Ее багрово-красное лицо исказилось от волнения. Голос звучал назойливо, слащаво… Всем телом подавшись к Микеле, она касалась коленом его ноги. Он покачал головой.
— Пойми же, — повторил он, вне себя от ярости на эту назойливую в своей похотливости женщину. — Куда денется вся твоя любовь, если я, не очень-то считаясь с твоими чувствами, без лишних слов опрокину тебя на диван, словно продажную женщину, и овладею тобой? Пойми же!
— Но мы еще не дошли до того… чтобы ты опрокинул меня на диван… — глупо засмеявшись, ответила она, польщенная его словами.
После секундного колебания она с томным видом крепко обняла его и, откинувшись назад, упала на диван. Вначале ее трюк удался. Застигнутый врасплох, Микеле рухнул вместе с ней. Но когда он увидел ее возбужденное, пылающее лицо, горящие глаза, властно нахмуренные брови, вытянутую, как у гусыни, шею, когда ощутил всю тяжесть ее тела, он уже не в силах был сдержать исступленное презрение.
Он поднял голову, уперся ладонями в ее лицо, умоляющее и одновременно жалкое, высвободился из объятий и рывком вскочил на ноги.
— Если ты так жаждешь наслаждений, — угрюмо сказал он, машинально поправляя галстук, — тогда вернись… вернись к Лео…
Лиза осталась лежать на диване. Она закрыла лицо руками, грудь ее бурно вздымалась, вся она казалась воплощением боли и стыда.
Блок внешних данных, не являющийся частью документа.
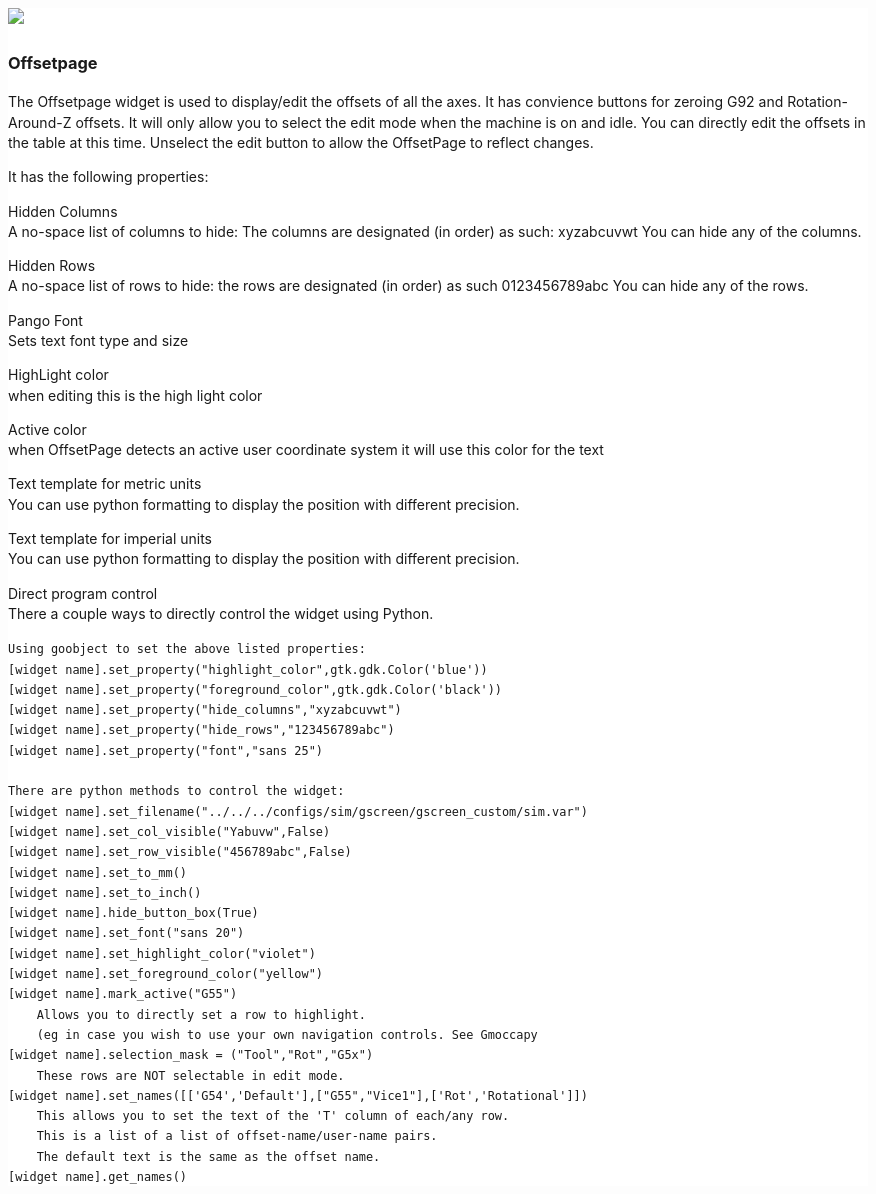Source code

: ![](images/gtk-tooledit.png)

### Offsetpage

The Offsetpage widget is used to display/edit the offsets of all the axes.
 It has convience buttons for zeroing G92 and Rotation-Around-Z offsets.
 It will only allow you to select the edit mode when the machine is on and idle.
 You can directly edit the offsets in the table at this time. Unselect the edit
 button to allow the OffsetPage to reflect changes.

It has the following properties:

 Hidden Columns   
A no-space list of columns to hide: The columns are designated (in order) as such:
 xyzabcuvwt
 You can hide any of the columns.

 Hidden Rows   
A no-space list of rows to hide: the rows are designated (in order) as such
 0123456789abc
 You can hide any of the rows.

 Pango Font   
Sets text font type and size

 HighLight color   
when editing this is the high light color

 Active color   
when OffsetPage detects an active user coordinate system it will use this
 color for the text

 Text template for metric units   
You can use python formatting to display the position with different precision.

 Text template for imperial units   
You can use python formatting to display the position with different precision.

 Direct program control   
There a couple ways to directly control the widget using Python.

    Using goobject to set the above listed properties:
    [widget name].set_property("highlight_color",gtk.gdk.Color('blue'))
    [widget name].set_property("foreground_color",gtk.gdk.Color('black'))
    [widget name].set_property("hide_columns","xyzabcuvwt")
    [widget name].set_property("hide_rows","123456789abc")
    [widget name].set_property("font","sans 25")

    There are python methods to control the widget:
    [widget name].set_filename("../../../configs/sim/gscreen/gscreen_custom/sim.var")
    [widget name].set_col_visible("Yabuvw",False)
    [widget name].set_row_visible("456789abc",False)
    [widget name].set_to_mm()
    [widget name].set_to_inch()
    [widget name].hide_button_box(True)
    [widget name].set_font("sans 20")
    [widget name].set_highlight_color("violet")
    [widget name].set_foreground_color("yellow")
    [widget name].mark_active("G55")
        Allows you to directly set a row to highlight.
        (eg in case you wish to use your own navigation controls. See Gmoccapy
    [widget name].selection_mask = ("Tool","Rot","G5x")
        These rows are NOT selectable in edit mode.
    [widget name].set_names([['G54','Default'],["G55","Vice1"],['Rot','Rotational']])
        This allows you to set the text of the 'T' column of each/any row.
        This is a list of a list of offset-name/user-name pairs.
        The default text is the same as the offset name.
    [widget name].get_names()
Но едва он произнес имя ее прежнего любовника, как она тут же вскочила и, сверкая глазами, как обвинитель на процессе, протянула к нему руку.
— Лео… Ты сказал, что я должна вернуться к Лео?! — крикнула она, не обращая внимания на то, что волосы ее растрепались, а блузка расстегнулась. — И, если не ошибаюсь, ты сказал также, что не в силах ненавидеть Лео, верно? Несмотря на все, что ты о нем знаешь?
— Да… да… Но какая здесь связь? — пробормотал Микеле, пораженный ее остервенением.
— Я-то знаю, какая тут связь, — с нервным смешком ответила она. — Уж я-то знаю!
Вдруг она умолкла и торопливо сглотнула слюну.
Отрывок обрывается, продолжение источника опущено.